QASystemOnMedicalKG
A tutorial and implement of disease centered Medical knowledge graph and qa system based on it。知识图谱构建,自动问答,基于kg的自动问答。以疾病为中心的一定规模医药领域知识图谱,并以该知识图谱完成自动问答与分析服务。
A Python project that builds a Chinese medical knowledge graph of 44,000 entities and 300,000 relationships in Neo4j, then uses it to answer natural-language health questions without a large AI model.
This project builds a medical knowledge graph focused on diseases, then uses that graph to power a question-and-answer chatbot. The entire pipeline, from collecting raw data to answering user questions, is built from scratch in Python. The source data comes from Chinese medical websites, and the project is documented primarily in Chinese.

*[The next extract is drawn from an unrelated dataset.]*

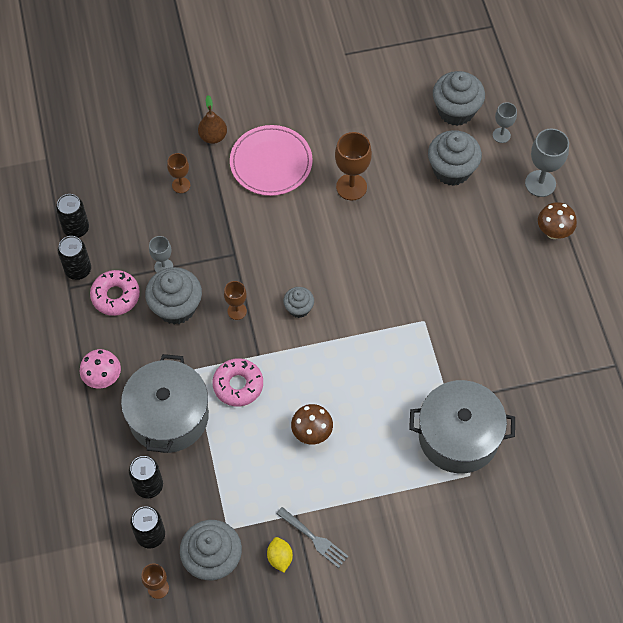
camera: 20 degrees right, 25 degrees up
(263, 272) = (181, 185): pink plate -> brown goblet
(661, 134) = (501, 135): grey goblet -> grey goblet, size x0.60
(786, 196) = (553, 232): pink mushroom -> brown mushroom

The knowledge graph contains roughly 44,000 medical entities organized into seven categories: diseases, symptoms, drugs, foods, diagnostic checks, hospital departments, and commercially available drug products. These entities are connected by about 300,000 relationships, capturing things like which drugs are commonly prescribed for a given disease, which foods are recommended or should be avoided, which tests are needed for diagnosis, which diseases frequently appear together, and which department a disease belongs to. All of this is stored in a Neo4j graph database, which is a type of database designed specifically for representing connections between things.
The question-answering system sits on top of the graph. When a user types a question in natural language, the system classifies what type of question it is, then translates it into a graph database query to look up the answer. The supported question types cover most practical medical lookup needs: what are the symptoms of a disease, what might cause a given symptom, what should a patient eat or avoid, what drugs treat a condition, what tests diagnose a condition, how long does treatment typically take, and what is the cure rate.
To run the project, you need a Neo4j database running locally, the appropriate Python dependencies installed, and then run the graph-building script to load all the data, which takes several hours due to the volume. After that, a chat script starts the question-answering interface.
This is a tutorial and research project, not a production medical service. It demonstrates how knowledge graphs can be combined with natural-language question classification to answer structured queries without requiring a large language model.
Where it fits
- Build a question-answering system that looks up which drugs treat a disease or which symptoms might indicate a condition.
- Study how to connect a Neo4j graph database to a natural-language question classifier for structured medical queries.
- Use the knowledge graph as a dataset for Chinese medical NLP research or as a foundation for a medical chatbot.